Spätfrost-Nächte im Frühjahr und Hitzesommer, in Dauerregen ertrinkende Wurzeln oder Schädlingsplagen: Der Erfolg bei der Ernte ist immer vom Wetter, und damit vom Glück, abhängig. Das gilt auch für eine gelungene Motorradtour.
Zahllose Apfelgärten mit ihren in Reih und Glied an Drahtspalieren gezogenen Bäumen dominieren das Plateau, das auf der Ostseite steil ins Tal der Brienz abfällt, im Westen hingegen sanft ins Eisacktal ausläuft. Während Südtirol im Frühling mit mehreren Milliarden weißer Blüten dekoriert ist, leuchten im Herbst die prallen Früchte durch das Laub: Knallrote Red Delicious, gelbe Yello oder grüne Granny Smith.
Schon im August werden die ersten Sorten von den Ästen geklaubt, die Früchte der Pink Lady dürfen hingegen bis in den November an der frischen Luft reifen.
Drei bis vier Meter hoch sind die Spaliere, sodass Gabelstapler, Erntebühnen und Pflückeimer als technische Hilfsmittel unverzichtbar sind. Rund sechs Milliarden Äpfel werden laut Südtiroler Apfelkonsortium pro Jahr geerntet.
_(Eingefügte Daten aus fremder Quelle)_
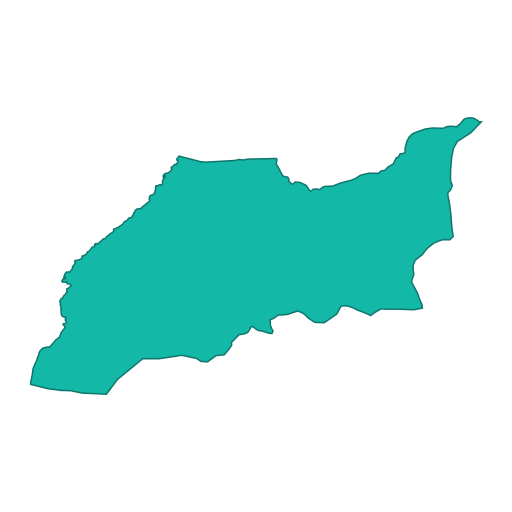 the district of Ngaoundaye, Ouham-Pendé, Central African Republic
{"feature_id": "33826404B95792566341641", "entity_name": "Ngaoundaye", "entity_type": "district", "adm_level": 2, "iso_a3": "CAF", "parent_name": "Central African Republic", "parent_adm1": "Ouham-Pendé", "projection": "albers", "projection_center": [15.477, 7.286], "detail": "fine", "context": "isolated", "style": "filled", "palette": "teal", "viewbox_px": 512, "rotation_deg": 0, "n_neighbors": 0, "source": "geoboundaries", "source_scale": "gbopen_adm2", "svg_char_len": 5854}
<svg xmlns="http://www.w3.org/2000/svg" viewBox="0 0 512 512"><path d="M224.3,354.8L228.6,349.6L231.7,345.3L231.4,342.6L235.4,338.4L239.1,334.7L241.6,334.3L244.5,333.8L247.5,332.5L248.5,331.4L250.4,328.2L250.4,327.4L252.9,326.5L254.1,327.7L256.9,329.7L258.9,330.6L261.5,330.9L264.6,331.9L269.2,333.3L272.0,333.5L273.0,330.9L272.2,329.7L271.2,327.5L270.4,325.2L270.2,319.8L273.9,318.2L278.3,315.1L283.8,314.8L288.0,314.3L294.0,312.2L297.7,311.1L301.4,312.4L304.8,314.5L308.5,318.2L314.5,322.2L317.1,322.5L324.2,322.7L328.9,319.5L336.8,314.0L341.2,306.0L346.8,305.8L352.5,307.6L357.3,310.0L364.3,312.6L370.6,315.5L375.4,312.1L381.1,308.9L387.4,309.2L398.4,309.2L404.2,309.4L411.8,309.7L414.0,309.7L422.3,308.1L422.0,304.6L419.7,299.6L417.8,293.8L414.9,288.3L411.5,281.9L412.3,278.7L413.9,274.5L413.3,271.1L413.1,265.5L415.2,260.2L422.2,254.7L427.0,248.6L433.5,243.3L438.2,241.2L442.4,239.8L449.8,239.8L453.2,236.4L451.8,226.9L450.8,213.6L449.2,201.6L448.1,197.1L447.8,192.8L450.5,190.0L452.3,185.5L450.5,180.5L450.6,170.3L451.6,157.6L453.4,148.5L457.3,141.5L470.9,132.7L481.3,121.8L479.3,121.8L476.4,119.7L473.5,118.1L470.3,117.8L465.8,118.4L463.8,119.5L460.5,123.5L456.7,126.7L450.8,126.2L446.8,126.6L443.3,128.3L432.3,128.0L425.3,129.0L416.3,132.1L412.4,133.9L409.3,136.8L406.9,141.3L405.1,148.2L405.1,152.2L403.8,153.4L400.1,153.8L398.5,156.8L396.2,158.0L393.2,164.0L388.1,166.9L384.8,170.4L381.1,170.9L378.5,173.3L368.7,173.2L360.4,175.3L355.2,178.6L351.4,180.2L340.7,183.0L332.6,186.1L325.0,186.4L322.8,187.1L320.2,189.2L318.5,189.6L316.6,188.9L313.0,189.3L311.5,190.8L310.1,191.1L306.1,185.3L300.0,182.4L295.1,182.0L293.3,184.0L292.1,184.1L289.1,181.6L288.7,178.6L287.6,177.1L283.8,176.4L282.4,175.4L277.7,166.2L276.1,164.4L277.0,159.7L276.2,158.5L248.0,159.1L243.1,160.0L239.6,159.5L232.3,160.9L232.3,160.6L206.7,162.1L201.0,161.8L179.0,156.1L178.9,156.6L178.7,156.9L178.1,157.4L177.1,158.7L176.8,159.1L176.7,159.4L176.7,159.7L176.9,160.1L177.3,160.6L177.7,160.9L178.1,161.1L178.3,161.4L178.3,161.7L178.3,162.0L177.9,162.7L177.5,163.0L176.9,163.2L176.4,163.6L176.3,163.8L176.3,164.3L176.0,164.7L175.9,164.7L175.7,164.7L174.8,164.5L174.6,164.5L174.4,164.6L173.8,165.3L173.1,166.3L172.8,166.5L171.8,166.9L171.3,167.3L171.2,167.9L171.8,169.6L171.1,170.8L169.7,171.6L169.4,172.2L168.2,172.7L167.8,173.1L167.1,173.3L165.6,173.3L163.8,174.6L163.4,175.3L163.2,177.1L163.6,177.3L164.0,177.1L164.1,176.0L164.3,175.5L164.7,175.6L165.1,175.7L165.0,177.3L164.5,178.3L163.4,179.0L163.0,179.5L162.7,180.9L162.5,182.2L162.4,184.0L162.2,184.8L161.6,185.1L160.8,184.7L160.2,184.7L159.2,184.9L158.0,185.7L156.4,185.7L155.7,186.0L155.6,188.3L155.4,190.2L155.3,190.6L155.0,190.8L155.0,191.0L155.3,191.7L155.1,192.1L154.4,192.9L154.2,193.3L154.1,193.5L154.0,194.2L153.9,194.3L152.9,194.6L152.4,194.9L151.8,195.2L150.7,195.3L150.3,195.9L149.5,196.6L149.5,197.8L149.2,199.2L149.3,199.6L149.7,199.9L149.7,200.6L149.5,201.1L148.4,202.2L147.4,202.8L146.4,203.5L145.4,204.7L144.4,205.3L141.5,207.6L141.3,208.1L140.6,208.8L139.7,208.9L138.7,208.7L137.4,208.9L135.9,209.8L135.2,210.5L135.2,211.2L135.0,211.8L133.7,212.9L133.1,215.2L132.1,216.2L131.6,217.4L130.9,217.8L129.6,217.7L128.7,218.3L128.4,218.5L127.6,219.8L126.5,220.8L124.8,221.4L123.5,222.9L122.6,224.3L121.8,224.8L120.5,225.8L120.0,226.0L119.4,226.4L118.4,227.5L117.7,227.4L116.7,227.9L115.8,228.8L115.0,228.8L113.8,229.1L113.5,229.5L113.8,230.4L113.7,231.0L112.2,232.8L111.4,233.0L110.3,233.6L109.4,234.5L108.5,235.1L107.7,235.9L106.6,236.7L106.1,237.6L105.3,238.5L103.6,238.8L102.1,239.9L101.3,240.8L99.3,242.4L98.6,243.2L98.3,243.4L97.7,244.0L97.3,244.1L96.1,243.5L95.9,243.5L95.7,243.6L94.6,244.5L94.5,244.9L94.5,245.0L94.9,245.2L95.1,245.3L95.1,245.6L94.6,246.1L94.2,246.5L94.0,246.8L93.9,246.9L93.7,247.0L92.6,247.0L92.3,247.1L91.7,247.6L91.5,247.9L91.1,248.9L90.5,249.5L89.7,250.6L89.3,251.0L89.0,251.2L88.3,251.4L87.6,251.8L87.3,252.1L87.1,252.6L86.8,253.5L86.7,253.8L86.3,254.1L84.8,255.2L83.1,255.7L82.1,256.2L82.1,256.9L82.5,257.4L82.0,258.1L81.5,258.4L80.9,259.0L79.7,259.5L77.2,260.4L75.7,260.3L75.1,260.6L74.6,261.7L75.0,262.8L75.1,263.7L74.2,264.6L73.4,266.0L72.8,266.2L72.5,266.9L72.8,267.6L72.3,268.2L72.2,269.3L70.7,270.5L70.2,271.6L69.8,272.1L69.0,272.2L68.5,271.8L67.4,272.2L66.4,272.1L65.4,273.3L65.1,273.9L64.5,274.6L64.5,276.2L63.9,276.8L63.8,277.6L64.1,278.1L64.5,278.1L65.2,277.2L65.5,277.2L65.6,277.8L65.4,278.2L65.0,278.8L64.2,279.0L63.1,279.0L62.8,279.2L62.4,280.4L62.0,280.9L62.0,281.5L62.0,281.8L63.5,282.2L65.4,282.2L66.5,281.7L66.9,282.1L66.7,282.8L67.0,283.2L67.2,283.8L68.2,283.8L69.0,284.0L70.0,284.0L70.4,284.5L71.0,284.9L71.2,285.3L70.8,285.9L69.9,286.6L69.6,287.2L69.1,287.8L68.3,288.2L68.0,288.5L67.5,288.5L67.0,288.7L66.8,289.6L66.8,291.0L67.2,292.0L66.9,292.5L66.3,292.6L65.5,294.4L64.2,295.2L63.7,295.8L63.2,296.7L63.1,297.3L62.8,297.7L62.4,298.1L61.8,298.4L61.2,298.8L60.9,299.2L60.6,299.5L60.7,300.0L60.5,300.4L59.9,301.0L59.8,301.6L59.9,301.9L60.2,302.2L60.4,303.1L60.3,304.0L60.2,304.5L60.3,305.0L60.7,305.6L60.8,306.3L61.0,307.4L60.9,308.5L60.9,309.5L61.0,310.0L61.0,310.4L61.1,311.0L61.1,311.8L61.2,313.4L61.4,314.5L61.7,315.6L62.9,316.4L64.0,317.1L65.0,317.1L65.8,317.2L65.9,317.7L65.8,318.3L65.2,319.5L65.2,320.0L66.5,322.0L66.3,322.6L66.1,323.2L64.4,323.7L63.5,323.8L63.1,324.0L63.0,324.3L63.2,324.7L64.4,326.0L65.2,327.3L61.0,332.9L60.3,335.1L59.5,337.0L58.1,338.3L56.3,339.5L55.0,340.9L53.8,342.5L52.3,343.9L51.1,345.5L49.8,346.9L47.2,347.1L44.5,347.6L42.7,348.2L40.0,351.0L39.0,353.2L38.5,355.5L37.5,357.4L37.0,359.6L36.2,361.5L35.2,363.5L34.4,365.5L33.5,367.5L32.9,369.7L32.6,372.1L32.3,374.7L31.8,376.9L31.4,379.4L30.8,381.6L30.7,384.4L47.6,388.6L60.5,390.4L70.5,390.7L82.3,393.1L106.4,394.2L117.5,379.4L142.7,358.7L159.4,358.7L181.8,355.3L196.7,358.5L200.9,361.4L207.5,361.9L216.1,355.6L224.3,354.8Z" fill="#14b8a6" stroke="#0f766e" stroke-width="1.5"/></svg>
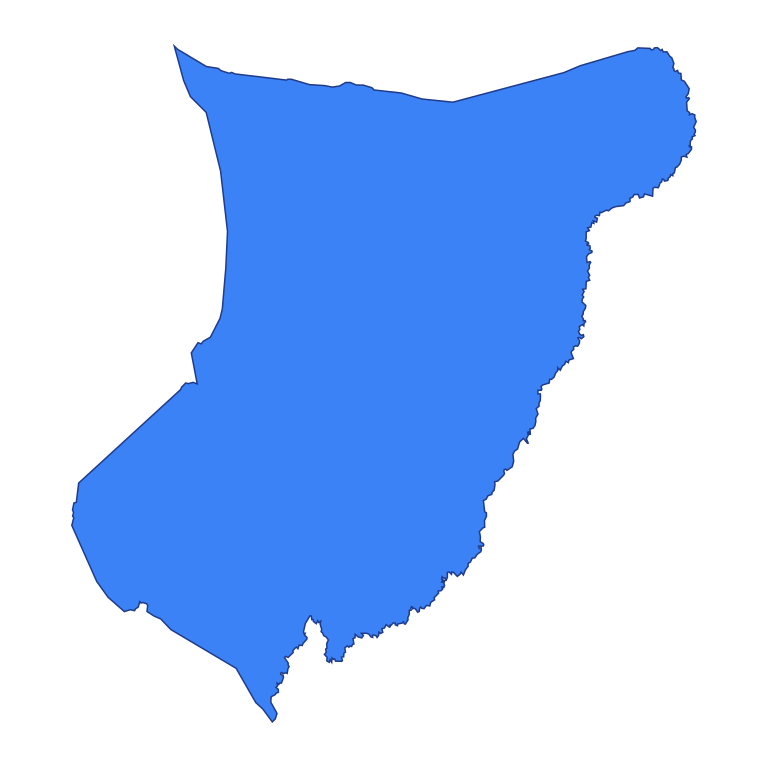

Jeder einzelne davon in anstrengender Handarbeit: Den Apfel leicht anheben und drehen – wenn er sich leicht vom Baum löst, ist er reif.












Zufällig entdecke ich eine weitere kulinarische Spezialität Südtirols: Die Edelkastanie. Ich finde sie allerdings nicht auf dem Teller, sondern auf der Fahrbahn liegend – Murphy’s Law folgend natürlich erst hinter dem Kurvenscheitel, von den Reifen mehrspuriger Fahrzeuge zu Stückwerk zermahlen und genau auf die Fahrlinie von Motorrädern bugsiert.
Die „Keschtn“ werden in Gerichten wie Kastaniensuppen, Kastanienkuchen oder Kastaniennudeln verwendet. Im Herbst feiern die Südtiroler das Törggelen, ein traditionelles kulinarisches Fest. Zur „Brettljausn“ kommt Südtiroler Rohschinken zusammen mit Bauernbrot, Kaminwurzen und Käse als Vorspeise auf den Tisch. Dazu trinkt man jungen Wein („Nuier“) und ergänzt die Nahrungsaufnahme mit Schlutzkrapfen, Surfleisch oder Kastanien.
Noch ein paar weite Schwünge, und schon habe ich die Passhöhe erreicht. In der Gipfelregion auf 2211 Metern ist Mitte Oktober unübersehbar, dass die Motorradsaison in den Alpen ihrem baldigen Ende entgegensieht. Kurvenreich schwingt sich die Straße nun talwärts, mit dem Jaufenpass folgt jedoch sogleich der nächste fahrerische Höhepunkt.